The main differential diagnoses for orbital LCH include leiomyosarcoma, metastases, chloroma, orbital inflammatory pseudotumor, epidermoid or dermoid cysts, multiple myeloma, et al. (1) Leiomyosarcoma: this tumor is also a common orbital malignancy in teenagers, progresses very quickly, often occurs at the outer upper quadrant of the extraconal orbital compartment, the location of lesions often deeper than the LCH. On MRI, the lesion mostly show low signal on T1WI, high signal on T2WI, and have homogenous and heterogeneous enhancement. It should be pointed out that the lesion is rarely hemorrhage, the edges of the lesion and surrounding tissue are not enhanced, that can be used to differentiated from the orbital LCH. And the lesion often has a little bone destruction. (2) Metastatic tumors: metastases in teenagers often come from neuroblastoma, most neuroblastomas occur in the retroperitoneal and adrenal areas. Patients demonstrate symptoms outside the orbital region, consistent with primary tumor localization, along with typical malignancy associated general symptoms. The lesion progresses fast, most patients had invasive bone destruction ,that is different from the bone defect of LCH. Presence of the primary tumor is the main finding in the differential diagnostic of the condition [28]. (3) Chloroma: Leukemia cells infiltrating the orbital bone and soft tissue. The lesion show low signal on T1WI, slight-high signal on T2WI, and have a significantly homogenous enhancement, the MRI features are different from the LCH. The general condition of leukemia patients is poor, and systemic examination can ultimately diagnose leukemia [29]. (4) Epidermoid or dermoid cysts are more common in middle-aged individuals, have a slow onset, and present pressure changes in bone. MRI signals of lesions change and present capsule wall enhancement as well as internal structures without enhancement. (5) Myeloma is more common in middle-old aged individuals; lesion show low signal on T1WI, high signal on T2WI, and have a a significantly homogenous enhancement, and present oval bone destruction on X-ray approximately 50% to 70% of the patients are positive for Bence-Jones protein.

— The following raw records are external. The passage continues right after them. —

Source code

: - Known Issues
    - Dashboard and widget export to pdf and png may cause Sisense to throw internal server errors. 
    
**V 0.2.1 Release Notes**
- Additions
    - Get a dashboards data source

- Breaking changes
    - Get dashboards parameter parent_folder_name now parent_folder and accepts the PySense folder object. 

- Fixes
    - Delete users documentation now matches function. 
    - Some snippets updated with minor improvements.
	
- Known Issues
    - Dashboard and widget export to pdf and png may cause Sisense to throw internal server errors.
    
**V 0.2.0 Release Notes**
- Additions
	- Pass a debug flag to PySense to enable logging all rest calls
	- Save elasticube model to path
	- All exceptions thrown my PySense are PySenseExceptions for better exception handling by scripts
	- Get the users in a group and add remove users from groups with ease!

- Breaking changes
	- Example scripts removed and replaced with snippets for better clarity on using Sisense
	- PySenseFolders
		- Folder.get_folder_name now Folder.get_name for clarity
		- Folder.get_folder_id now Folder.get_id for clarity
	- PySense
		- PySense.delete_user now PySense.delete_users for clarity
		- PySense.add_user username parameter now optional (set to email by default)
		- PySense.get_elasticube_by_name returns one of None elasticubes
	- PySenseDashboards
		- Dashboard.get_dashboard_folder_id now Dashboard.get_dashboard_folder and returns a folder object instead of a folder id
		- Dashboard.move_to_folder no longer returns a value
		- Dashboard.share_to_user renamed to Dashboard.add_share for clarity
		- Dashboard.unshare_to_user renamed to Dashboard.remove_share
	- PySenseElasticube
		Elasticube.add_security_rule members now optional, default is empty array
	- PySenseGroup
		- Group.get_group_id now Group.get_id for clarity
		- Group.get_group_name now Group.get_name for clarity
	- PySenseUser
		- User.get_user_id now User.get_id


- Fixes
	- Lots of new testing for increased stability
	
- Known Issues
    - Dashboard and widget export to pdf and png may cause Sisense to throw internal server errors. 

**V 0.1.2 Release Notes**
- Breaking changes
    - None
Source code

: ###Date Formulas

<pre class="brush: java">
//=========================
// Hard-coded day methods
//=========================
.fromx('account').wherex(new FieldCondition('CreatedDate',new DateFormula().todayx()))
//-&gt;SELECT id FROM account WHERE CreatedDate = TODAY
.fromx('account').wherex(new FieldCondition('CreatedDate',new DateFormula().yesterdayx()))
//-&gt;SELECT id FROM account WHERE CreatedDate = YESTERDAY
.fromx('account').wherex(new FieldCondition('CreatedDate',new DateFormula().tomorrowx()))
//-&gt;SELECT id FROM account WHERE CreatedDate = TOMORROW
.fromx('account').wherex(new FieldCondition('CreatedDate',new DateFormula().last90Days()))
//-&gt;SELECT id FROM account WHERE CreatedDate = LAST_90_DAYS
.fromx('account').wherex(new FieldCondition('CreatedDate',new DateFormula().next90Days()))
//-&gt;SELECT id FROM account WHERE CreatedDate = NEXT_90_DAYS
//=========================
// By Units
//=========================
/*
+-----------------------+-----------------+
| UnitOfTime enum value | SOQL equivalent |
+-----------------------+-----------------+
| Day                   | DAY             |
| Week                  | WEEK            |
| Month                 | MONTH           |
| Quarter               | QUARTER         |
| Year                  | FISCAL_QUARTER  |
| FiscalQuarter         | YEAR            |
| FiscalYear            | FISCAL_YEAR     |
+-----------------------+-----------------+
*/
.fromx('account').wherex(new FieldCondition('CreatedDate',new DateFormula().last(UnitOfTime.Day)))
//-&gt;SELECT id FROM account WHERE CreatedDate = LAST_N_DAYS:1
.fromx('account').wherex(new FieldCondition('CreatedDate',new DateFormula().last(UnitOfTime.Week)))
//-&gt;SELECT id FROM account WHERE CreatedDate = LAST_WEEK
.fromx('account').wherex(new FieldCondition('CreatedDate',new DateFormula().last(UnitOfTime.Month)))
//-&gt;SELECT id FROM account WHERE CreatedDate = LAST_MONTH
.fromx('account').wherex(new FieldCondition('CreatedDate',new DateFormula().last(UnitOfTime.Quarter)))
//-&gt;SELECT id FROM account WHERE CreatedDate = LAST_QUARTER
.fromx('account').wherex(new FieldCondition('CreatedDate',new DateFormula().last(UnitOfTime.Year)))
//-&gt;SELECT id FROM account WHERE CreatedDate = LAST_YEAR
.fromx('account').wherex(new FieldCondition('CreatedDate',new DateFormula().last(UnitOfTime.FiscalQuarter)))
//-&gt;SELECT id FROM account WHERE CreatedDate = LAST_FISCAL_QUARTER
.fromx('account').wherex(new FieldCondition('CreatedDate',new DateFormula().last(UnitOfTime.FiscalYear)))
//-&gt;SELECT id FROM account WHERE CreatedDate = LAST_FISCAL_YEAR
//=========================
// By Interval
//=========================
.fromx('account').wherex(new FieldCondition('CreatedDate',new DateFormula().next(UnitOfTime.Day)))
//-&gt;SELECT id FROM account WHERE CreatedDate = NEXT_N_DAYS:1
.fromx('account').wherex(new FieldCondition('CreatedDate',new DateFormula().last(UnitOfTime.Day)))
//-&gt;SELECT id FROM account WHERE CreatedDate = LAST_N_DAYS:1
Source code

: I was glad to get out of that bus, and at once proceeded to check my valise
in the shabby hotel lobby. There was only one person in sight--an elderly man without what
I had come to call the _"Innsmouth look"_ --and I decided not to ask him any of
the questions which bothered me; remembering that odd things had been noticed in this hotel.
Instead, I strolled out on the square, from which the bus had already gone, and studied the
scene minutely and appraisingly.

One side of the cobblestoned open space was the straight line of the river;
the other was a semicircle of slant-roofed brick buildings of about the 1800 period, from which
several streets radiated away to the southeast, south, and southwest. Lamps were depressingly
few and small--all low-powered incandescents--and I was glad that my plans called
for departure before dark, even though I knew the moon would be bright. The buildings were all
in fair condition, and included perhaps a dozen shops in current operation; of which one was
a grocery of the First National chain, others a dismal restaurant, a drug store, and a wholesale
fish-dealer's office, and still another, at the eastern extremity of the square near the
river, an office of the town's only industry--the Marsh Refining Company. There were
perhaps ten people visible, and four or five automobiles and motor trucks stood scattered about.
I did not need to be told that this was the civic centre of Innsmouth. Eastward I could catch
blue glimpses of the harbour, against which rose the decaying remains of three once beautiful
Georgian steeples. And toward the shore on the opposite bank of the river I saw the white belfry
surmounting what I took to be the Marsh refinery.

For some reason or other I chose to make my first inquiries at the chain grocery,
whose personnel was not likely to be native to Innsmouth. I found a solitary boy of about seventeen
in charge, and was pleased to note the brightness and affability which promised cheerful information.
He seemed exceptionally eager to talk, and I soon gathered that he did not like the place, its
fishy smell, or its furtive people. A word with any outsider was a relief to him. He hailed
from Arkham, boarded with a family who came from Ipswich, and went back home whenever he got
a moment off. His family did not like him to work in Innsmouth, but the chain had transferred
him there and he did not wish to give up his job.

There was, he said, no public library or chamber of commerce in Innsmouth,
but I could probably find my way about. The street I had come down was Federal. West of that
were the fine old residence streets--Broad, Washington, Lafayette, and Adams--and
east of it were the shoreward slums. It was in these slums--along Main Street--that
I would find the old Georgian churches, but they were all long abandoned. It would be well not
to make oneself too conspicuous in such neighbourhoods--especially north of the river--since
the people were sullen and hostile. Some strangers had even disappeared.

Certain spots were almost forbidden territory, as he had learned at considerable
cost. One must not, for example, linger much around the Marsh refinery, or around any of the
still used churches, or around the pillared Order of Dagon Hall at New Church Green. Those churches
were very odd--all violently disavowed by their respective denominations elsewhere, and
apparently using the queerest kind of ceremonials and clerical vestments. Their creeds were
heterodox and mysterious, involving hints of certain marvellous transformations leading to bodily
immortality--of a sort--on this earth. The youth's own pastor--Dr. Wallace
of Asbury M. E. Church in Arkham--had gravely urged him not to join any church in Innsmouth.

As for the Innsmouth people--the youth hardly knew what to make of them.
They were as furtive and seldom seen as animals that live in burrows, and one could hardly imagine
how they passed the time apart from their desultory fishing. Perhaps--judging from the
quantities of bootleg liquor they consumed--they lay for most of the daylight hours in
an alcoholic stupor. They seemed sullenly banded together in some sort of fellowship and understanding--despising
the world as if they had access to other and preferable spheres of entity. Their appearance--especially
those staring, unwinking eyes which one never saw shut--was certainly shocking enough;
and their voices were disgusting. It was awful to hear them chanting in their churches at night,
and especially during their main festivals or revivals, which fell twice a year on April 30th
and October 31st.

The limitation of the current study is that only some patients from the study group had data available for diffusion-weighted magnetic resonance imaging (DWI) and dynamic enhanced scanning; these results were not included in the current study. However, from the partial datasets available (data not shown), it appears DWI, and dynamic enhanced scanning doesn't have the characteristic that can be helpful for LCH diagnosis.